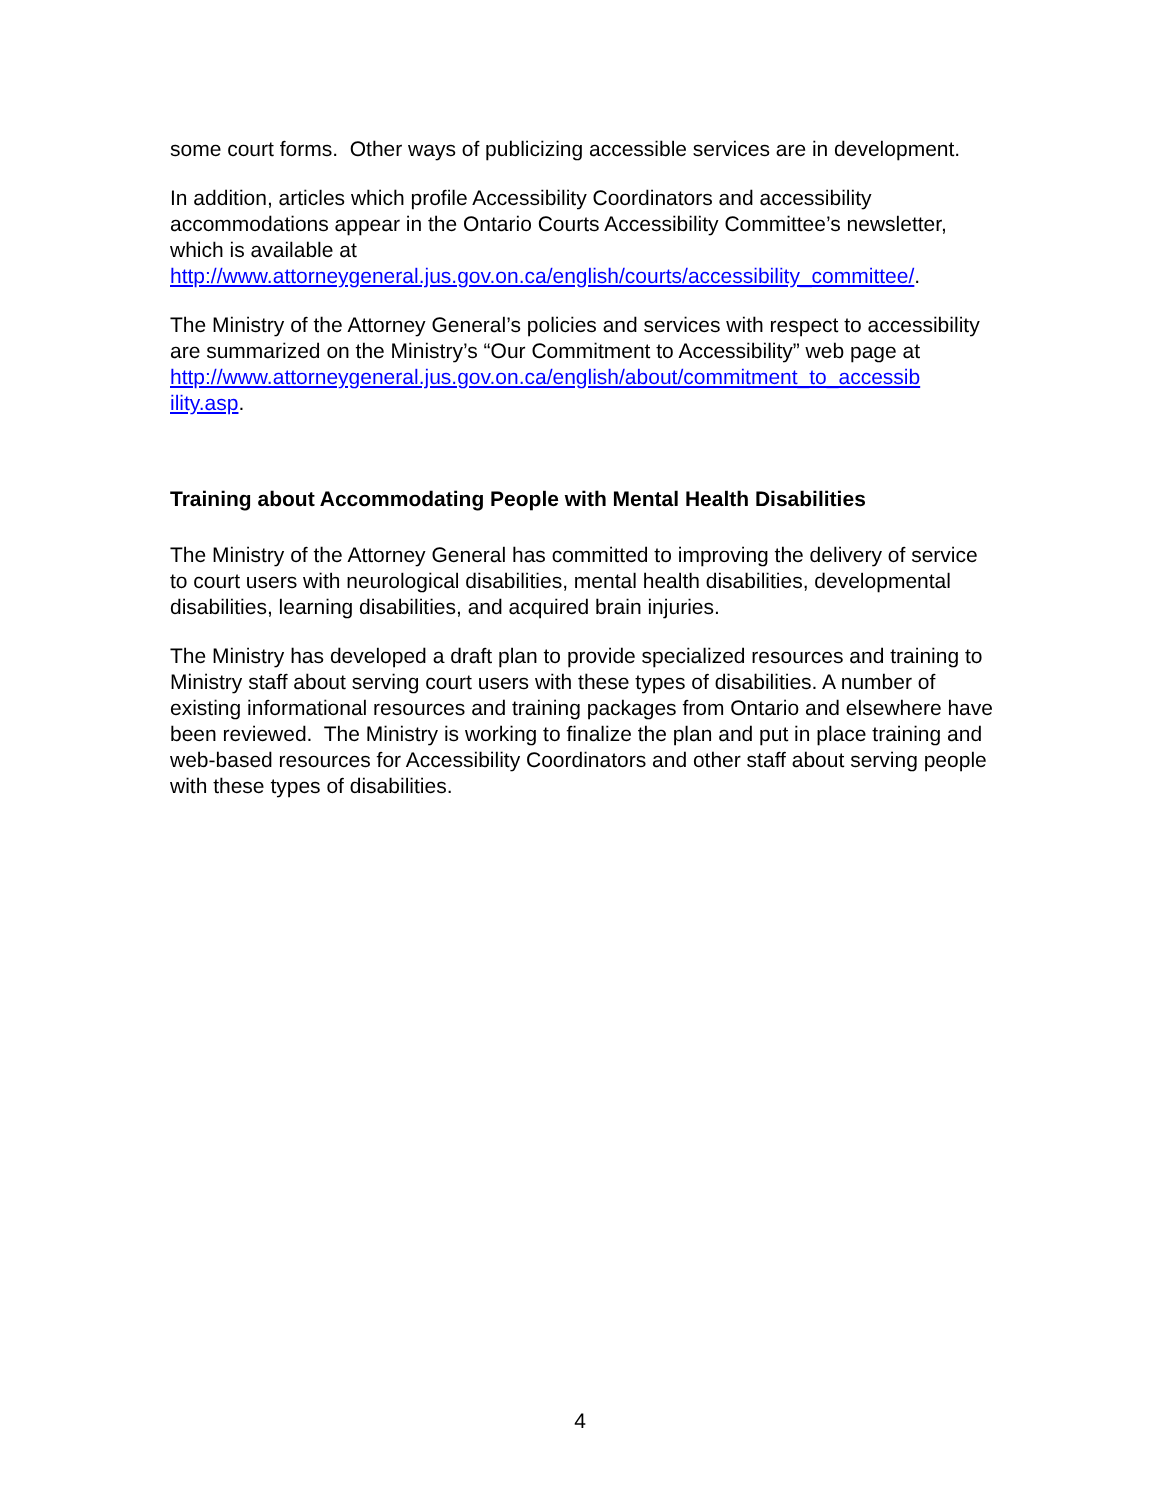some court forms. Other ways of publicizing accessible services are in development.
In addition, articles which profile Accessibility Coordinators and accessibility accommodations appear in the Ontario Courts Accessibility Committee’s newsletter, which is available at http://www.attorneygeneral.jus.gov.on.ca/english/courts/accessibility_committee/.
The Ministry of the Attorney General’s policies and services with respect to accessibility are summarized on the Ministry’s “Our Commitment to Accessibility” web page at http://www.attorneygeneral.jus.gov.on.ca/english/about/commitment_to_accessib ility.asp.
Training about Accommodating People with Mental Health Disabilities
The Ministry of the Attorney General has committed to improving the delivery of service to court users with neurological disabilities, mental health disabilities, developmental disabilities, learning disabilities, and acquired brain injuries.
The Ministry has developed a draft plan to provide specialized resources and training to Ministry staff about serving court users with these types of disabilities. A number of existing informational resources and training packages from Ontario and elsewhere have been reviewed. The Ministry is working to finalize the plan and put in place training and web-based resources for Accessibility Coordinators and other staff about serving people with these types of disabilities.
4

*-*-*

* Instructions to follow
Restate the data word for word from its first line through the line with "The Ministry of the Attorney General has", leaving out any picture along the way.

* Task output
some court forms. Other ways of publicizing accessible services are in development.
In addition, articles which profile Accessibility Coordinators and accessibility accommodations appear in the Ontario Courts Accessibility Committee’s newsletter, which is available at http://www.attorneygeneral.jus.gov.on.ca/english/courts/accessibility_committee/.
The Ministry of the Attorney General’s policies and services with respect to accessibility are summarized on the Ministry’s “Our Commitment to Accessibility” web page at http://www.attorneygeneral.jus.gov.on.ca/english/about/commitment_to_accessib ility.asp.
Training about Accommodating People with Mental Health Disabilities
The Ministry of the Attorney General has committed to improving the delivery of service to court users with neurological disabilities, mental health disabilities, developmental disabilities, learning disabilities, and acquired brain injuries.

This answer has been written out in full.